Yara já nem se dava ao trabalho de criticar as ideias exóticas de Su Zhou:
— Mas pode servir como fertilizante para a Árvore da Sabedoria, ou como material para inscrições mágicas de armas — por exemplo, para forjar mandíbulas e ferrões de centopeia, conferindo energia sombria além do veneno.
— Se adicionar materiais solares, pode criar armas espirituais poderosas, capazes de conter muito mais energia do que você suporta, até a fase “extraordinária” do despertar.
— De fato, um bom achado.
O ninho da centopeia rendeu isso: Su Zhou levou quatro ovos grandes e translúcidos, disposto a cozinhá-los para testar o sabor, afinal, Yara dizia que era como carne de lagostim.
O resto ficou para os futuros investigadores oficiais. Afinal, a relação entre centopeia de madeira e musgo negro era curiosa, podendo ser útil para sistemas de purificação de águas residuais no futuro — se domesticadas, economizariam recursos na construção de estações de tratamento.
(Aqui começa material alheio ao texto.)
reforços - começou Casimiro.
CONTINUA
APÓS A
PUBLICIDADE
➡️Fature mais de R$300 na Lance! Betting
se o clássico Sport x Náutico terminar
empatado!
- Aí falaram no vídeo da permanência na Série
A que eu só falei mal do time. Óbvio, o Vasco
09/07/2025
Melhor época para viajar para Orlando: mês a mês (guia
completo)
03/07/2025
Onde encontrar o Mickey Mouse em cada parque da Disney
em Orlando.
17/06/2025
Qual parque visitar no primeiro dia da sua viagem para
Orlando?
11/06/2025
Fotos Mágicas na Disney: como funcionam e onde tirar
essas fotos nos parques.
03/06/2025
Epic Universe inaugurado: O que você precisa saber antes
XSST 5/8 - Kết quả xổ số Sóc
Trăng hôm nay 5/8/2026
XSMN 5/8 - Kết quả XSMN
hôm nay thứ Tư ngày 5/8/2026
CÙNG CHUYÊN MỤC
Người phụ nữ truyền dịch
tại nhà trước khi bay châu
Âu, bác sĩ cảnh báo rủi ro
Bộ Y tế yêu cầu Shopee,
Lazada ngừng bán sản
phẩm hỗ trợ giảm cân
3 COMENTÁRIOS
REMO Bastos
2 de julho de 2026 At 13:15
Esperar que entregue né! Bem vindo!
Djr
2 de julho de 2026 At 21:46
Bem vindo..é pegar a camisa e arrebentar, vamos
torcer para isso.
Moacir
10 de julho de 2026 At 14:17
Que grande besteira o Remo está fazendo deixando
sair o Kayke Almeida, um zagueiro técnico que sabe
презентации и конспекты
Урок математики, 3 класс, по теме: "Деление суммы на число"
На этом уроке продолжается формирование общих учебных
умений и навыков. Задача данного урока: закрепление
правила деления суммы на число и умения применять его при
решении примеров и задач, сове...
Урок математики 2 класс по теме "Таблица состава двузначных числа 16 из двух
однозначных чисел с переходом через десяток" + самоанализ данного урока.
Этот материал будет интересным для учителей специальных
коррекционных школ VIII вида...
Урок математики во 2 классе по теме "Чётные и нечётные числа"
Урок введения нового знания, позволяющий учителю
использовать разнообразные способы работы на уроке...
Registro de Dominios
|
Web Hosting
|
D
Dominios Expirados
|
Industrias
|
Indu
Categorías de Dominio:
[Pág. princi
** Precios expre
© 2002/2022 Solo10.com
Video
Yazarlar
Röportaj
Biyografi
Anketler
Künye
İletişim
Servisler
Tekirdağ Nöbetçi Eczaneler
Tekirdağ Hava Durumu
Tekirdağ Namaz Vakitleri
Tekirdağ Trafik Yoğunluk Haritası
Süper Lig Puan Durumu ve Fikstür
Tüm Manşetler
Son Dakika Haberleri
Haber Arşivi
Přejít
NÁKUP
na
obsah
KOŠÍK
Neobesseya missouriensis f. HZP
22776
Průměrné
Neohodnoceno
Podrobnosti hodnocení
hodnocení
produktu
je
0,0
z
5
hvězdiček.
— Ao menos retirei a presença grandiosa; sem ela, as centopeias restantes não podem se transformar em novos demônios, certo?
— Sim, a menos que o outro mundo continue interferindo — mas, nesse caso, não faria diferença retirar ou não.
Sangue espiritual, líquido espiritual, materiais para armas, materiais de aprimoramento, inscrições mágicas... até ingredientes culinários!
Com tudo isso garantido, Su Zhou partiu satisfeito, confirmando que Yara tinha razão: demônios são verdadeiros tesouros!
Ao eliminar um, toda a família prospera!
Depois de guardar seus achados, foi ao local onde a centopeia costumava entrar e sair no canal de esgoto do Rio Fu, mergulhando na água.
Só então Su Zhou percebeu o significado de “com auxílio da água, não morrerá afogado” — não era apenas respirar sob a água, mas conseguir repeli-la!
Bastava desejar e uma camada de vácuo se formava ao seu redor, impedindo o contato com a água.
— Com vento e água ao meu lado, posso ir aonde quiser neste mundo!
Horas depois de desaparecer sob a água, os Guardiões do Imperador Branco e Zhang Fucheng chegaram ao ninho do demônio, recolhendo os restos das vítimas e o corpo da centopeia gigante.